- Task directions -
Go through the data and copy every line exactly, but not the images.

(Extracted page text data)
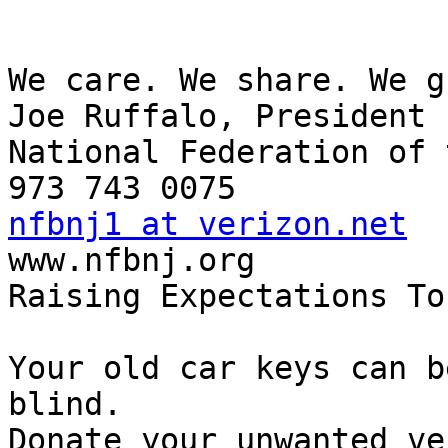
We care. We share. We g
Joe Ruffalo, President

National Federation of 
nfbnj1 at verizon.net

www.nfbnj.org

Raising Expectations To
Your old car keys can b
blind.

Donate your unwanted ve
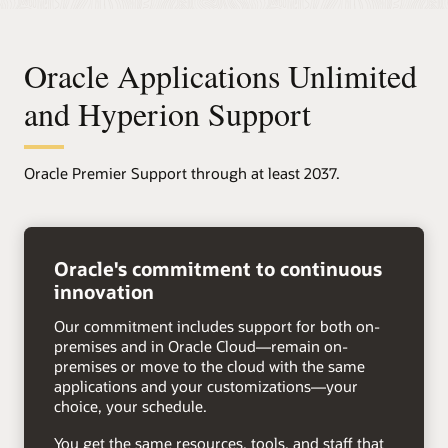
Oracle Applications Unlimited
and Hyperion Support
Oracle Premier Support through at least 2037.
right
arrow
Oracle's commitment to continuous
innovation
Our commitment includes support for both on-
premises and in Oracle Cloud—remain on-
premises or move to the cloud with the same
applications and your customizations—your
choice, your schedule.
You get the same resources, tools, and staff that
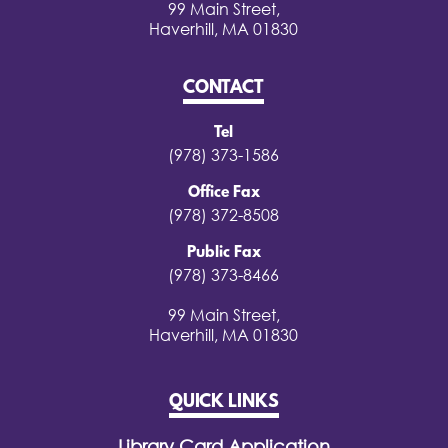
99 Main Street,
Haverhill, MA 01830
CONTACT
Tel
(978) 373-1586
Office Fax
(978) 372-8508
Public Fax
(978) 373-8466
99 Main Street,
Haverhill, MA 01830
QUICK LINKS
Library Card Application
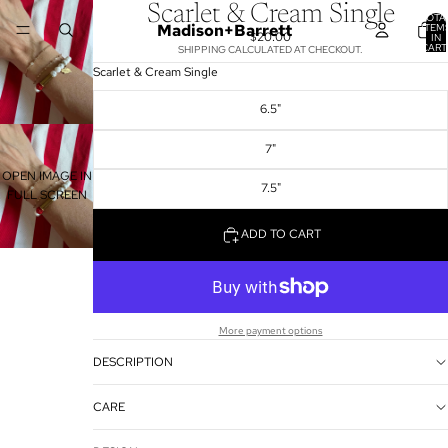
Scarlet & Cream Single
TOTA
Madison+Barrett
ITEM
$20.00
IN
CART
SHIPPING CALCULATED AT CHECKOUT.
0
Scarlet & Cream Single
6.5"
7"
OPEN IMAGE IN
7.5"
FULL SCREEN
ADD TO CART
More payment options
DESCRIPTION
CARE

- Answer space -
We care. We share. We g
Joe Ruffalo, President

National Federation of 
nfbnj1 at verizon.net

www.nfbnj.org

Raising Expectations To
Your old car keys can b
blind.

Donate your unwanted ve
Oracle Applications Unlimited
and Hyperion Support
Oracle Premier Support through at least 2037.
right
arrow
Oracle's commitment to continuous
innovation
Our commitment includes support for both on-
premises and in Oracle Cloud—remain on-
premises or move to the cloud with the same
applications and your customizations—your
choice, your schedule.
You get the same resources, tools, and staff that
99 Main Street,
Haverhill, MA 01830
CONTACT
Tel
(978) 373-1586
Office Fax
(978) 372-8508
Public Fax
(978) 373-8466
99 Main Street,
Haverhill, MA 01830
QUICK LINKS
Library Card Application
Scarlet & Cream Single
TOTA
Madison+Barrett
ITEM
$20.00
IN
CART
SHIPPING CALCULATED AT CHECKOUT.
0
Scarlet & Cream Single
6.5"
7"
OPEN IMAGE IN
7.5"
FULL SCREEN
ADD TO CART
More payment options
DESCRIPTION
CARE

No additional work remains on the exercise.